In countries where paying for toilets is common, if you see a plate with a sign for an amount near the toilet, or a box with a slot for coins in the top, you pay.
You can check the owner/management of the place or ask a regular customer, but basically tourists almost never do.
There might be some scammers, but they will be few and far between. The regulars of the place will ask the management if there are now paid toilets where there never used to be, in which case the management will take action.
As a tourist and one time visitor you just pay, or do not use the toilet.
In some countries you will see a sign that reads (often only in the local language) "free for customers, others pay €0.50" or 'ask for the code at the till'.
Staff in those places are used to foreign visitors who do not understand, they are used to being asked about it, and again, if you do not want to pay for the service, you are free not to use it.

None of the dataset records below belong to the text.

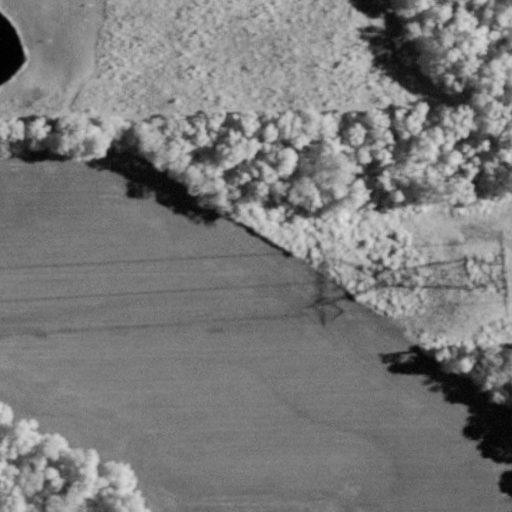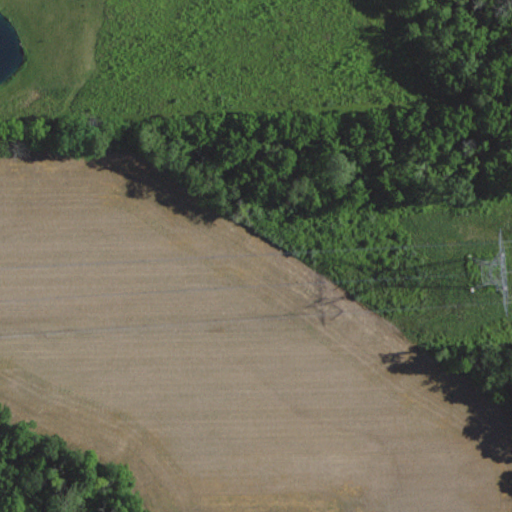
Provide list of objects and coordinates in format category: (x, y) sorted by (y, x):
power tower: (490, 267)
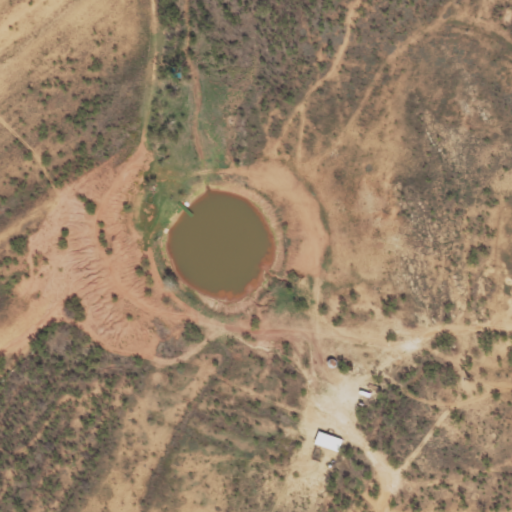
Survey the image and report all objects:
building: (329, 440)
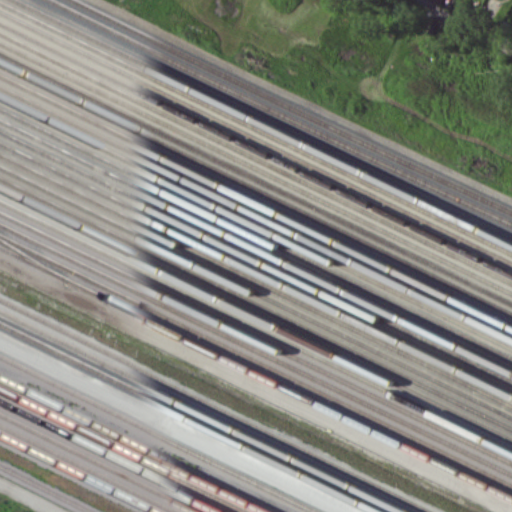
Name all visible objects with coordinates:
road: (468, 26)
railway: (294, 106)
railway: (280, 111)
railway: (263, 120)
railway: (256, 127)
railway: (255, 137)
railway: (255, 148)
railway: (255, 158)
railway: (255, 168)
railway: (255, 178)
railway: (255, 189)
railway: (255, 200)
railway: (255, 211)
railway: (255, 223)
railway: (255, 233)
railway: (255, 244)
railway: (255, 257)
railway: (31, 261)
railway: (255, 268)
railway: (255, 280)
railway: (255, 292)
railway: (255, 302)
railway: (255, 314)
railway: (255, 325)
railway: (255, 338)
railway: (255, 349)
railway: (255, 361)
railway: (255, 374)
road: (255, 386)
railway: (217, 405)
railway: (203, 412)
railway: (192, 417)
road: (177, 422)
railway: (158, 434)
railway: (135, 445)
railway: (124, 451)
railway: (112, 457)
railway: (101, 462)
railway: (89, 468)
railway: (78, 473)
railway: (44, 489)
road: (23, 500)
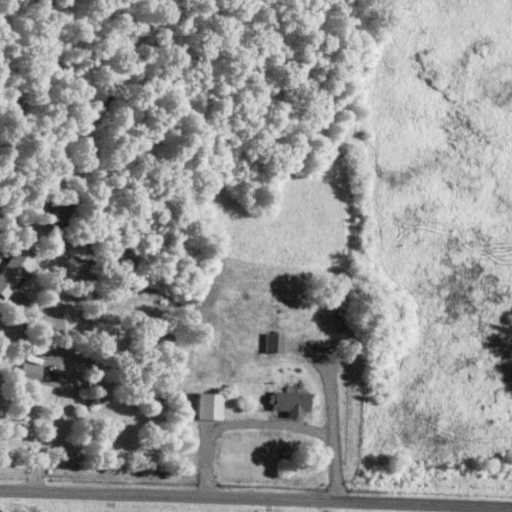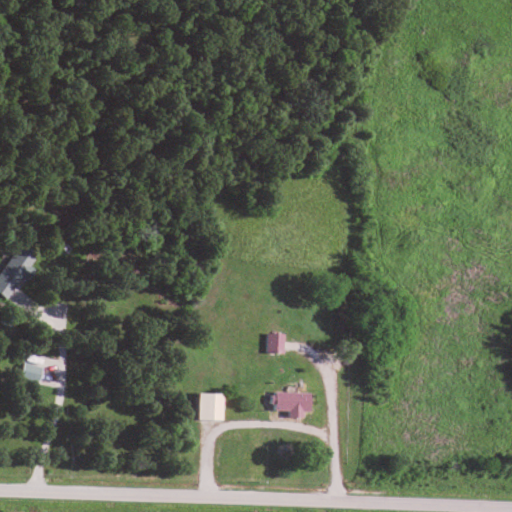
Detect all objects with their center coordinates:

In some countries, under which the Netherlands, all places where you can sit to eat or drink have to have a toilet and usually those are free for customers. But some companies, including McDonalds, have people working the system, asking all people to pay even when they are eating in the restaurant. Not sure whether it is within the law, but those are the places that have to be very careful to collect the money as the highest percentage of people will try to get out of it.
I am Dutch, I travel often in Europe and I am often already happy to see a toilet you have to pay for, as free ones on the streets for women are very rare where I live and travel.